As semelhanças na raiz do problema
A violência doméstica e a agressão mediática partilham um mesmo denominador comum: a falta de empatia e o abuso de poder. Em ambos os casos, alguém tenta impor-se sobre o outro através da força ou da humilhação. A diferença está no contexto — uma acontece em privado, outra em ambiente público —, mas a origem é idêntica: a dificuldade em gerir frustração, rejeição ou conflito sem recorrer à violência.
Este tipo de comportamento é também reflexo de uma cultura onde o conflito é, muitas vezes, visto como prova de personalidade ou autenticidade. Porém, a violência, seja em casa, na rua ou em televisão, nunca é uma forma de comunicação. É sempre um ato de destruição — e deve ser tratado como tal.
“Casa Abrigo”: a ficção que espelha a realidade
Neste contexto, a RTP lança Casa Abrigo, uma série de ficção com realização de Márcio Laranjeira, que estreia a 27 de outubro na RTP1 e ficará também disponível na RTP Play. Com seis episódios de cerca de 50 minutos, a produção inspira-se em histórias verídicas de violência doméstica recolhidas em casas de abrigo portuguesas, em colaboração com a APAV.

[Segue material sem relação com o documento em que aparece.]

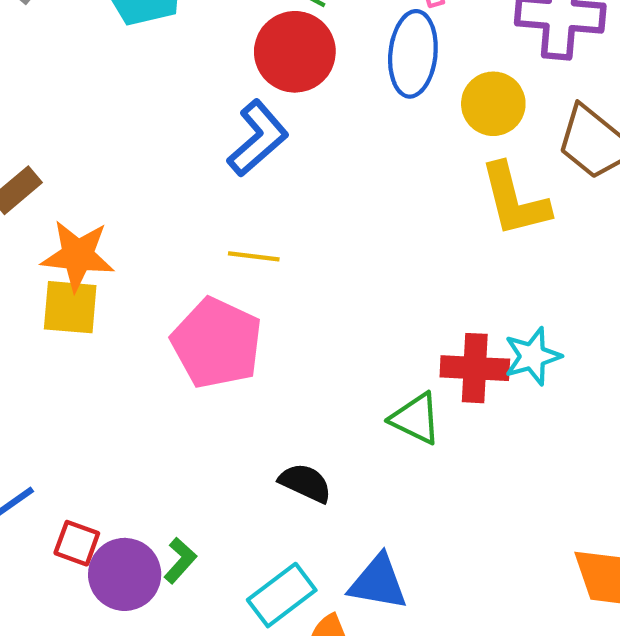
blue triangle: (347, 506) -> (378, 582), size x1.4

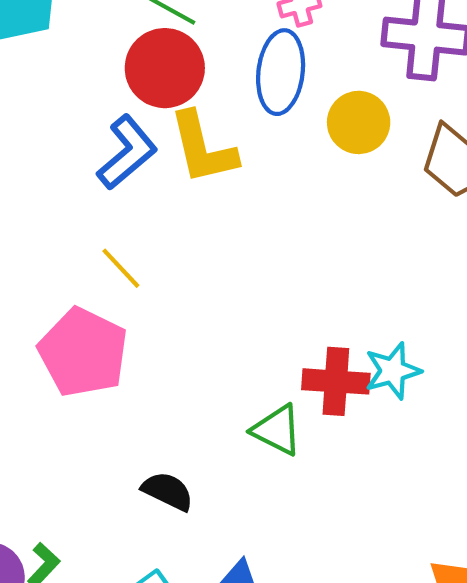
yellow L-shape: (514, 200) -> (203, 148), moved
yellow line: (254, 256) -> (121, 268), turned 39

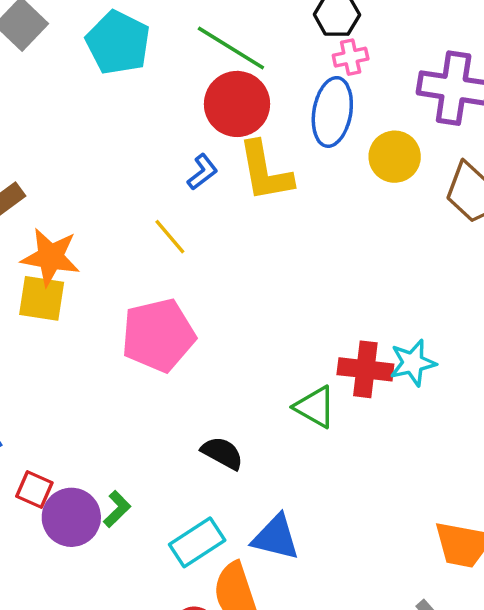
blue L-shape: (127, 152) -> (202, 172), size x0.6
yellow line: (121, 268) -> (170, 237), moved
pink pentagon: (83, 352) -> (158, 335), turned 30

Durante a preparação da série, o realizador visitou várias casas de abrigo, ouvindo relatos comoventes de vítimas que encontraram nesses espaços um refúgio e uma nova oportunidade de vida. Casa Abrigo mostra o percurso das pessoas acolhidas — do primeiro momento de segurança à difícil aceitação da condição de vítima, passando pela reconstrução da autoestima e da coragem para recomeçar.
Produzida pela Fado Filmes, com o apoio do Instituto do Cinema e Audiovisual (ICA), a série aposta numa abordagem humana e emocional, mostrando a importância do acolhimento, do acompanhamento psicológico e jurídico, e da solidariedade como pilares na recuperação.
Uma série com propósito social
Mais do que uma narrativa dramática, Casa Abrigo cumpre uma missão de sensibilização pública. Ao transformar testemunhos reais em ficção, a série dá voz a quem raramente é ouvido, alertando, assim, para a complexidade da violência doméstica e para o impacto que deixa nas vítimas e nas suas famílias. O objetivo é claro: quebrar o silêncio e incentivar a denúncia. A ficção torna-se, assim, um veículo de empatia e consciencialização, mostrando que o fim da violência começa com o reconhecimento da sua existência e com o apoio a quem mais precisa.

Um espelho de coragem e reconstrução
A violência doméstica não é uma questão privada — é um problema social que exige ação contínua. Casa Abrigo surge como um retrato fiel e necessário de um fenómeno que, apesar de silencioso, grita por justiça e humanidade. Ao trazer estas histórias para o ecrã, a RTP reforça o papel do serviço público de televisão: informar, sensibilizar e inspirar mudança.
Se conhece alguém em situação de violência doméstica ou se é vítima, pode contactar a Linha de Apoio à Vítima 116 006. O primeiro passo para a liberdade é pedir ajuda — e nunca é tarde para o fazer.